THE government faces a revolt over Clause 119 of the Care Bill today.
This clause would give health secretary Hunt and appointed officials powers to close hospital A&Es and other services within 40 days.
The medical profession, trade unions and campaign groups have warned all MPs that hospitals in their constituencies could be vulnerable to sudden cuts or even closure in the runup to the 2015 general election.
Lib Dem former health minister, Paul Burstow, has tabled amendments to the Care Bill opposing Clause 119, and is likely to be backed by Labour and a number of Tory MPs.
Among them is Tory MP for Enfield North Nick de Bois who fears he will lose his seat over the closure of Chase Farm A&E, Materniety and Paediatrics departments.
Before the 2010 election, Cameron stood outside Chase Farm and pledged it would not close.
De Bois said: ‘My constituents have seen first hand the flawed, unrepresentative consultations on the future of Chase Farm Hospital.’
He added: ‘I have no intention of voting for a clause that reduces further the voice of patients and residents.’
The closure of the A&E has already caused the death of one very young child!
Derbyshire’s Amber Valley Borough Council, at its meeting last Monday, voted unanimously to support a Labour motion requesting that the three Tory MPs, who cover Amber valley, vote against Clause 119 of the Care Bill on Monday.
Cllr Paul Jones, who proposed the motion to the Council warned: ‘If this clause is supported then no hospital in Derbyshire is safe.

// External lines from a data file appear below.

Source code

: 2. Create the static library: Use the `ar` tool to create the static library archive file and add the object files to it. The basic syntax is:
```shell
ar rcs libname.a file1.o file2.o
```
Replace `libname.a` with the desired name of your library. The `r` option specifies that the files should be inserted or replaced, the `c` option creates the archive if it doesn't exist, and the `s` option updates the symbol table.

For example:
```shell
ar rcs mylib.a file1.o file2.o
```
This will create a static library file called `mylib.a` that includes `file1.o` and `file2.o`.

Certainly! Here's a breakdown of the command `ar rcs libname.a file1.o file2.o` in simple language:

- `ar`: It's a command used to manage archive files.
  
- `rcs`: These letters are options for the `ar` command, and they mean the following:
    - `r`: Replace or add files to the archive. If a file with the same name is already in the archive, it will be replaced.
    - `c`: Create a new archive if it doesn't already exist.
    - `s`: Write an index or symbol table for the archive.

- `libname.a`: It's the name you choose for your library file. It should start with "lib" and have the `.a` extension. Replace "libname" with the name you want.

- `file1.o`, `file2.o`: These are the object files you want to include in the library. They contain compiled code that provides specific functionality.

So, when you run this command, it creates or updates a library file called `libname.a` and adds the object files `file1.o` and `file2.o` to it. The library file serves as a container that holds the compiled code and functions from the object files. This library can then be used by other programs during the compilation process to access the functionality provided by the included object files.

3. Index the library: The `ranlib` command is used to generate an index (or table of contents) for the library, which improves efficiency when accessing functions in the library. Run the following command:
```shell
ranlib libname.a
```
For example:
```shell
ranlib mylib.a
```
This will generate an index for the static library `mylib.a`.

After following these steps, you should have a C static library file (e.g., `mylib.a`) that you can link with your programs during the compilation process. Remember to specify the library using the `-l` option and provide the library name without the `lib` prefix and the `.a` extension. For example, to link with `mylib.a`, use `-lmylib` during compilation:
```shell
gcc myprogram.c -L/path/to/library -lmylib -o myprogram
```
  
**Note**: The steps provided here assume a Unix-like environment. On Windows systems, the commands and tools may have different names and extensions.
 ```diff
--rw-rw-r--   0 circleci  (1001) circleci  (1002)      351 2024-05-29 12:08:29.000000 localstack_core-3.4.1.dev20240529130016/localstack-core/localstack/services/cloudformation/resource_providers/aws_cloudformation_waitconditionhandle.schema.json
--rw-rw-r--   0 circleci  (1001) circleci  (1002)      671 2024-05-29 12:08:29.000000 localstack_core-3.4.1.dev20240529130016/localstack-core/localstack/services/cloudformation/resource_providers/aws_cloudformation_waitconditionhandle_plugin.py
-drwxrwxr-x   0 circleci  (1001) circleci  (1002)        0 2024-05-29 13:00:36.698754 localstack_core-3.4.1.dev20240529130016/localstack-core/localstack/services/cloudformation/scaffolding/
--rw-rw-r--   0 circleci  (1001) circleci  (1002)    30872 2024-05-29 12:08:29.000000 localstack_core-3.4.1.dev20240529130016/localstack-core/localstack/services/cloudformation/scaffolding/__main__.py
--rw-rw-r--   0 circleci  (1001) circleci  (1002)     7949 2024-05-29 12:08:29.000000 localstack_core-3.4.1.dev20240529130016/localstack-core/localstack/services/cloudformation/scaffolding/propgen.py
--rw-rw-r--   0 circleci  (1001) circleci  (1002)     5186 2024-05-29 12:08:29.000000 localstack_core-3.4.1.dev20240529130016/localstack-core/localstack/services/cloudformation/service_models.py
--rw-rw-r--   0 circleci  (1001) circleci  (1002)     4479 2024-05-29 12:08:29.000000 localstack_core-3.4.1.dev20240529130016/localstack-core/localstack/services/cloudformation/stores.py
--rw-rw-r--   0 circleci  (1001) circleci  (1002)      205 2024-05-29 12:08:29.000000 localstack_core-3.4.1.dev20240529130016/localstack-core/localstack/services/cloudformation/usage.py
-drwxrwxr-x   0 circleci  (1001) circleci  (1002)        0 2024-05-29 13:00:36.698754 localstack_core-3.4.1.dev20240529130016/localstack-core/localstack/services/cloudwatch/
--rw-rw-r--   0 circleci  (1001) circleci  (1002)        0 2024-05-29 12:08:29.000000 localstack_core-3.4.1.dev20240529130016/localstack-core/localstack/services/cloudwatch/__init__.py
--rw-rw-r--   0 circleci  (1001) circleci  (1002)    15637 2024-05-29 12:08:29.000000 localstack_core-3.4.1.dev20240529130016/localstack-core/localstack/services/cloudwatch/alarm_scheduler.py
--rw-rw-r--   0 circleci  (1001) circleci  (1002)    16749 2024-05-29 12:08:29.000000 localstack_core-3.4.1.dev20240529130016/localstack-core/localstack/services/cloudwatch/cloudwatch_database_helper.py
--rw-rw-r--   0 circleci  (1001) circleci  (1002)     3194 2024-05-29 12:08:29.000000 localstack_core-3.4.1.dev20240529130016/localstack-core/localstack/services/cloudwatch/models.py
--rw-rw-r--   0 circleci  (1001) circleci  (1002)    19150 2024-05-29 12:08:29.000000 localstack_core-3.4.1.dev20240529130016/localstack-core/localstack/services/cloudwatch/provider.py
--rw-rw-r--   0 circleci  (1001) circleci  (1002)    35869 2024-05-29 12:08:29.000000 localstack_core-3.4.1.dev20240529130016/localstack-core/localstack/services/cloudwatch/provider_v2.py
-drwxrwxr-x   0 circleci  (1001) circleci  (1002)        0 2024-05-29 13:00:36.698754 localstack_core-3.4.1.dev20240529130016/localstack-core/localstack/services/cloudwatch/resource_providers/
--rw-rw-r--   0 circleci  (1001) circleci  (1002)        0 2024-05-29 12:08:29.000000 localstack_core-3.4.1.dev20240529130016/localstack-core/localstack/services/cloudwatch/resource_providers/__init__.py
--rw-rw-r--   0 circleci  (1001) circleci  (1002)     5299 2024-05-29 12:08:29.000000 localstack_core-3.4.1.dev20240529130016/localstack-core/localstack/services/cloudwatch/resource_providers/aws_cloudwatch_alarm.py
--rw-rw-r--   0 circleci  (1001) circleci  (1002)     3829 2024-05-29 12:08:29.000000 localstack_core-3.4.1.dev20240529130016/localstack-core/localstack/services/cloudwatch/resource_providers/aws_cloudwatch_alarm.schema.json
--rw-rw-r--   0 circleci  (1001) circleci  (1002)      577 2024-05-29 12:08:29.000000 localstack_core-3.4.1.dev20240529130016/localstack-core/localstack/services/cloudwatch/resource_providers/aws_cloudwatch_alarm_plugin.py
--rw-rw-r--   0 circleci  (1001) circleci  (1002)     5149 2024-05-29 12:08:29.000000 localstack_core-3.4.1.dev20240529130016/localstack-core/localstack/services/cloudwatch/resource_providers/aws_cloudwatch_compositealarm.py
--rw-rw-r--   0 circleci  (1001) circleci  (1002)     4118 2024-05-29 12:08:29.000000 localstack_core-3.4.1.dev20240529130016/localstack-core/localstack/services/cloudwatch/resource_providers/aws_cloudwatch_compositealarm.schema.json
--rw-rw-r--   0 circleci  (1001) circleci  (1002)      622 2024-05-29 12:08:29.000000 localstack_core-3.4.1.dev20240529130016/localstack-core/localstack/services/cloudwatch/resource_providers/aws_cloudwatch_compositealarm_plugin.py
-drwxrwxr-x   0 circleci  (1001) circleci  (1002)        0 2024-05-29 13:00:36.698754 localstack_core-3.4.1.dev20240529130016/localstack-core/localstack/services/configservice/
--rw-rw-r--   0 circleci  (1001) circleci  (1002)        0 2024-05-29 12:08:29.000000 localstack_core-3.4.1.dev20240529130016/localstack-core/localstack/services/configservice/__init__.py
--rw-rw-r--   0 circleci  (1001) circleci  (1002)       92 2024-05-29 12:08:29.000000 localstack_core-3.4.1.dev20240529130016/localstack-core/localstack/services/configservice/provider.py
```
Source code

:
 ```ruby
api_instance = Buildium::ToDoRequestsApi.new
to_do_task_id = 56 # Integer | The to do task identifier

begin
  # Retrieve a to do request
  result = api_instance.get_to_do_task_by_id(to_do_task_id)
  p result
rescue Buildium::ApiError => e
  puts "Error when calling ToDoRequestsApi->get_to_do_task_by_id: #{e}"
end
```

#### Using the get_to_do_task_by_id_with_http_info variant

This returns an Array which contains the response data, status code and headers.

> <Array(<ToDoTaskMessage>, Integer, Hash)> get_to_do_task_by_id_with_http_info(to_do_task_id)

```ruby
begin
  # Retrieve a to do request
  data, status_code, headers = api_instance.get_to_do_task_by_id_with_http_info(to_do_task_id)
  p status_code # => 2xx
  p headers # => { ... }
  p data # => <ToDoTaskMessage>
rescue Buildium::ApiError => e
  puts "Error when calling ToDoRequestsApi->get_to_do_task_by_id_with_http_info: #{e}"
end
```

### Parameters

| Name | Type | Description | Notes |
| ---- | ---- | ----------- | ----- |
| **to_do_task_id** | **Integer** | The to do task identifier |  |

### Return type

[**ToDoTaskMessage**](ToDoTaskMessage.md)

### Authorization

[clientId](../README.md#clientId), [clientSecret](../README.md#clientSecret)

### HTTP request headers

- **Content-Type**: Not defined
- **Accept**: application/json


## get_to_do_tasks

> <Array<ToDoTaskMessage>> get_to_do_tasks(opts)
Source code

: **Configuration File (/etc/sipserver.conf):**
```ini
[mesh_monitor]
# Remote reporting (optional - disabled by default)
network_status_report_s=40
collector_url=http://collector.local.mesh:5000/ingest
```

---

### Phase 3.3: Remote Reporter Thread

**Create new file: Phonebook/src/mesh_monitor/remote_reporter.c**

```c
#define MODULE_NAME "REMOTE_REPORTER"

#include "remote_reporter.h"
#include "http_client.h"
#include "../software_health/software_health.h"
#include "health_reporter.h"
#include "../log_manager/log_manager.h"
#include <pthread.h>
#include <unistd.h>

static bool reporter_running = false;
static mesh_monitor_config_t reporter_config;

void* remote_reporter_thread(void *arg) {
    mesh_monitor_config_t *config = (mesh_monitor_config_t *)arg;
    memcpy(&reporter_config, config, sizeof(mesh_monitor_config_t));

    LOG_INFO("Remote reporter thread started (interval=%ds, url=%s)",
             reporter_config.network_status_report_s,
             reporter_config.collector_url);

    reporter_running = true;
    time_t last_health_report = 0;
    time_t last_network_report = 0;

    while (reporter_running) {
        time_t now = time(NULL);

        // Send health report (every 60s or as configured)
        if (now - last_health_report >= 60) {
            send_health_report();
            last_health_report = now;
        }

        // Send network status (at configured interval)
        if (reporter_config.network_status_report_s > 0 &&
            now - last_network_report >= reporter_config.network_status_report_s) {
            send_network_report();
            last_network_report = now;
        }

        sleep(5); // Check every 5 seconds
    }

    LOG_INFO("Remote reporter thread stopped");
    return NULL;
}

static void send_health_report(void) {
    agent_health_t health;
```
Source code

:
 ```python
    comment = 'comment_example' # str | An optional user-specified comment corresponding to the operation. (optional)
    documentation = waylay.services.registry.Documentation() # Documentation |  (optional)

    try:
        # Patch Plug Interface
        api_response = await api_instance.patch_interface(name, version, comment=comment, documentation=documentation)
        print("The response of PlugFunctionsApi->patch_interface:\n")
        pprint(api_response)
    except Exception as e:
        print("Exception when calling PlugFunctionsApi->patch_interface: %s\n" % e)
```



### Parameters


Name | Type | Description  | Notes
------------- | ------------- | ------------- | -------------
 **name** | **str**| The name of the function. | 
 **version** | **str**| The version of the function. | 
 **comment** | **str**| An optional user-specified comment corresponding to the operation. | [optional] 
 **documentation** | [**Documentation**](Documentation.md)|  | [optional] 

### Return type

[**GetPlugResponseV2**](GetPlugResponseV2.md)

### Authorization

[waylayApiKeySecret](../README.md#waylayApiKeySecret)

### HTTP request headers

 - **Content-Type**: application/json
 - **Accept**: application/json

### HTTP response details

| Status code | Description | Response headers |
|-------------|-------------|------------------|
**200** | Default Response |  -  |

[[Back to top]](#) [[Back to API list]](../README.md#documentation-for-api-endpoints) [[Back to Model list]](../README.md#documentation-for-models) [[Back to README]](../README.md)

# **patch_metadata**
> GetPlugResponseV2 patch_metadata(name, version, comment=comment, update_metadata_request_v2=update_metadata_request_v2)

According to the proposal the decision to close a hospital could be made within 40 days regardless of how well it is performing.’
The MPs who cover Amber Valley are Nigel Mills, Pauline Latham and Patrick McLoughlin.
Labour controlled Heanor and Loscoe Town Council have also written to Nigel Mills asking him to support the campaign
The BMA said Clause 119 would allow the Health Secretary to ‘force changes through the back door’ and the Royal College of Physicians warned ‘handing powers to special administrators to make decisions about neighbouring trusts is cause for concern’.
Labour’s shadow health secretary Andy Burnham, called it ‘an affront to democracy’ which ‘paves the way for a new round of financially driven hospital closures’ and which ‘should send a shiver through every community’.
• Hospital trust bosses are saying paramedics should be trained to leave more patients at home despite fears that lives could be put at risk.
A report by the NHS Confederation published today says attempts at ‘sticking plaster solutions’ to deal with rising pressures on hospitals will not be enough.
It calls for sweeping improvements to care outside hospitals, so patients get help without adding to queues at A&Es.
NHS medical director Bruce Keogh is on record as saying that fewer 999 patients who receive an ambulance should be taken to hospital.
The NHS Confederation’s report says paramedics will need far more training to be able to deal with such emergencies on the spot.
It says this is needed that to cope with their fears that they are putting patients’ lives at risk by not conveying them to hospital.
It calls for changes in the expectations, behaviours and skills of the workforce so staff feel comfortable treating patients at home.
However, it warns: ‘In particular, it must be acknowledged that leaving people at home carries risk. Paramedics need to be confident in their decisions or will continue to transport to hospital to mitigate this risk.’